Our example is the [Posts] table placed in the Stack Overflow SQL Server Database. Its size is 120GB and 46 947 633 rows.

We don’t need all columns like a [Body], a [Tags], a [Title] for analysis purposes, so I deleted a few.

This is our table. It’s size is 3.5GB in a database.

I placed that table into a SSAS model. Its initial size is 6.2 GB.

We can notice that the largest columns are a [CreationDate], a [LastActivityDate] and a [LastEditDate]. These three columns size is 5.9GB.

What can we do?

A better approach is to split the datetime column into separate date and time columns.
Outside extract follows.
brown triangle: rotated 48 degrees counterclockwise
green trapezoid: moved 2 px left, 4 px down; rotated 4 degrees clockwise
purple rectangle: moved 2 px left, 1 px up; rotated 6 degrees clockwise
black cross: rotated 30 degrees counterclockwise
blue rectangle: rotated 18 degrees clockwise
CREATE OR ALTER VIEW dbo.PostsSplitDateTime
AS
SELECT
[AnswerCount]
,[ClosedDate]
,[CommentCount]
,[CommunityOwnedDate]
,CONVERT(date, [CreationDate]) AS [CreationDate]
,CONVERT(time, [CreationDate]) AS [CreationTime]
,[FavoriteCount]
,CONVERT(date, [LastActivityDate]) AS [LastActivityDate]
,CONVERT(time, [LastActivityDate]) AS [LastActivityTime]
,CONVERT(date, [LastEditDate]) AS [LastEditDate]
,CONVERT(time, [LastEditDate]) AS [LastEditTime]
,[OwnerUserId]
,[PostTypeId]
,[Score]
,[ViewCount]
FROM [StackOverflow].[dbo].[PostsTabular]

After the view is imported into the tabular model our model equals 3.9GB.
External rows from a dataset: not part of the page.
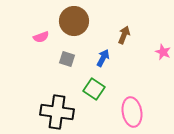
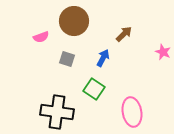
brown arrow: moved 1 px up; rotated 24 degrees clockwise
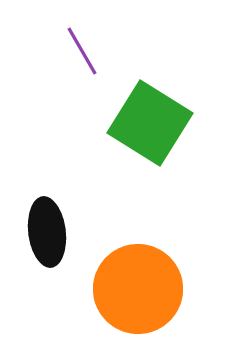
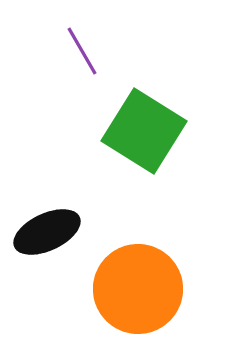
green square: moved 6 px left, 8 px down
black ellipse: rotated 72 degrees clockwise
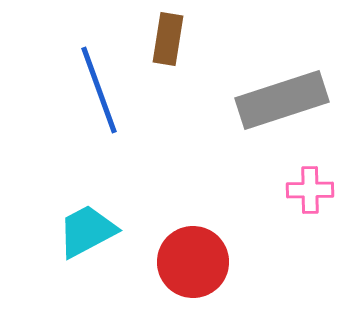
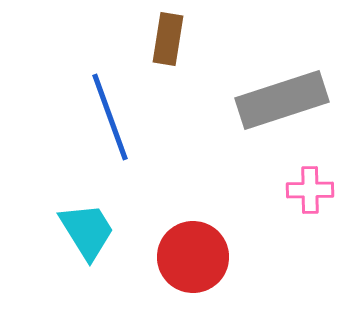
blue line: moved 11 px right, 27 px down
cyan trapezoid: rotated 86 degrees clockwise
red circle: moved 5 px up
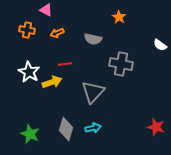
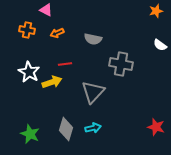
orange star: moved 37 px right, 6 px up; rotated 24 degrees clockwise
As we can see date columns are smaller, but time columns are very large. Why? Because they contain milliseconds which implicates large cardinality. Let’s try to trim milliseconds and see what will happen.
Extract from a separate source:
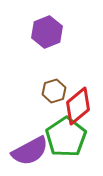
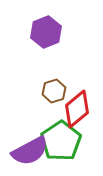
purple hexagon: moved 1 px left
red diamond: moved 1 px left, 3 px down
green pentagon: moved 5 px left, 4 px down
CREATE OR ALTER VIEW dbo.PostsSplitDateTimeMilisecondsTrimmed
AS
SELECT
[AnswerCount]
,[ClosedDate]
,[CommentCount]
,[CommunityOwnedDate]
,CONVERT(date, [CreationDate]) AS [CreationDate]
,CONVERT(time(0), [CreationDate]) AS [CreationTime]
,[FavoriteCount]
,CONVERT(date, [LastActivityDate]) AS [LastActivityDate]
,CONVERT(time(0), [LastActivityDate]) AS [LastActivityTime]
,CONVERT(date, [LastEditDate]) AS [LastEditDate]
,CONVERT(time(0), [LastEditDate]) AS [LastEditTime]
,[OwnerUserId]
,[PostTypeId]
,[Score]
,[ViewCount]
FROM [StackOverflow].[dbo].[PostsTabular]

Our model size is 780MB.

On this stage we can start celebrating our success. We decreased the model size from 6.2GB to 780MB. But, do we need seconds in the time columns? Seconds are rarely useful in reports and measures, so we can round time to full minutes. You can attain this following this pattern:

CAST(CONVERT(time(0), [CreationDate]) AS smalldatetime) AS [CreationTime]

By the way, let’s apply all the previous steps to a [CommunityOwnedDate] and a [ClosedDate] fields.

Now the model size is 597MB. We reduced the model volume by 90%. 6.2 -> 0.6 GB

--

--